Evidence and sources
Adding source citations produced the largest measured visibility gain for low-ranking sites, at +115%, ahead of the addition of expert quotations at +41% and statistics at +30-40%, across the strategies tested on generative engines. — Generative Engine Optimization, KDD 2024
The published GEO research is why the fifth signal is the one to watch: adding quotations and cited sources produced a larger measured gain than any other single change tested.
Primary sources
- Generative Engine Optimization (KDD 2024) — the citation and quotation figures the citability weight follows
- What Generative Search Engines Like — which page characteristics are surfaced in generated answers
- What Gets Cited: Competitive GEO — earned media is favoured over brand-owned content
- The rule set and its weights — every check, its weight and its pass condition
Questions about the checker
Is my pasted text stored or sent anywhere?

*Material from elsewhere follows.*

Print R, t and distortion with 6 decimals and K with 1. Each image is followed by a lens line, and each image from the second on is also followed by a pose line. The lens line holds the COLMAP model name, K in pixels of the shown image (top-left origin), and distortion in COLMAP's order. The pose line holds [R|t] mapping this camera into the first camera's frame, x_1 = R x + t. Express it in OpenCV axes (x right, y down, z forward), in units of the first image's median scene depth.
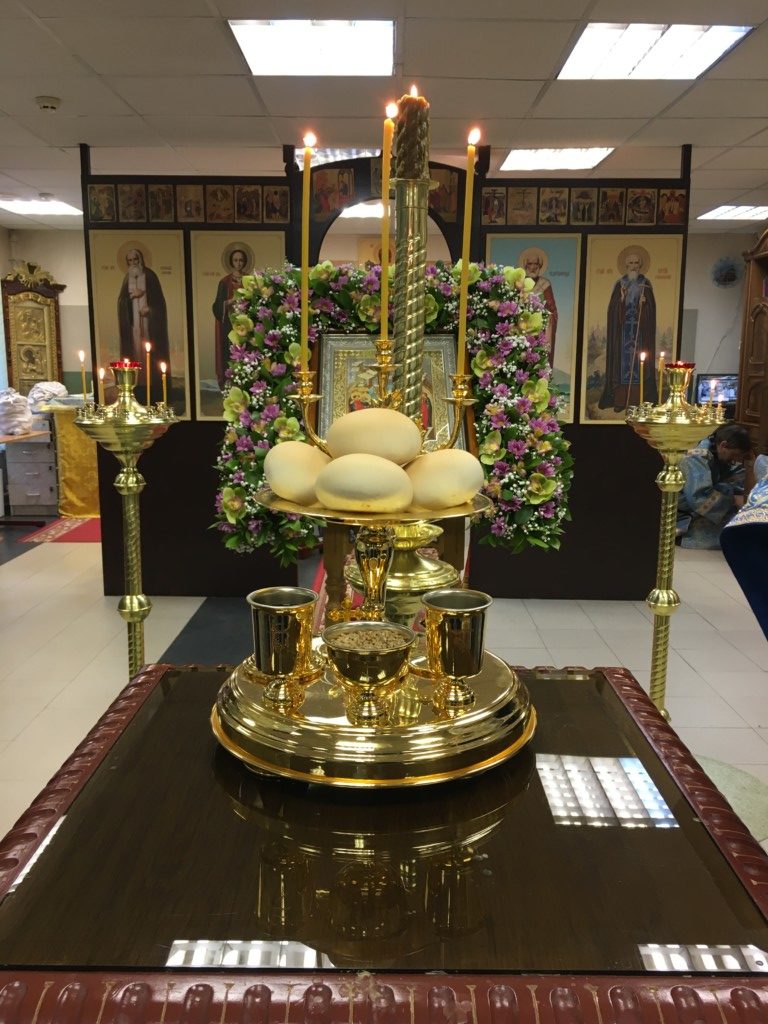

No. The rules run in your browser and the text never leaves the page. There is no request to a server, no log, and no account — which is also why the tool works with your network disconnected after the page has loaded.
Why is there no score out of 100?
Because a mark invites you to optimise the mark. A count of six signals, each with the substring that produced it, tells you what is missing and lets you check the verdict. A number would be easier to quote and easier to game.
Can I use this for a client report?
You can quote the six signals and their evidence for any answer you paste. What you must not do is present a count from one answer as a visibility rate — that is the claim this tool deliberately refuses to make, and the guide explains how to record results properly instead.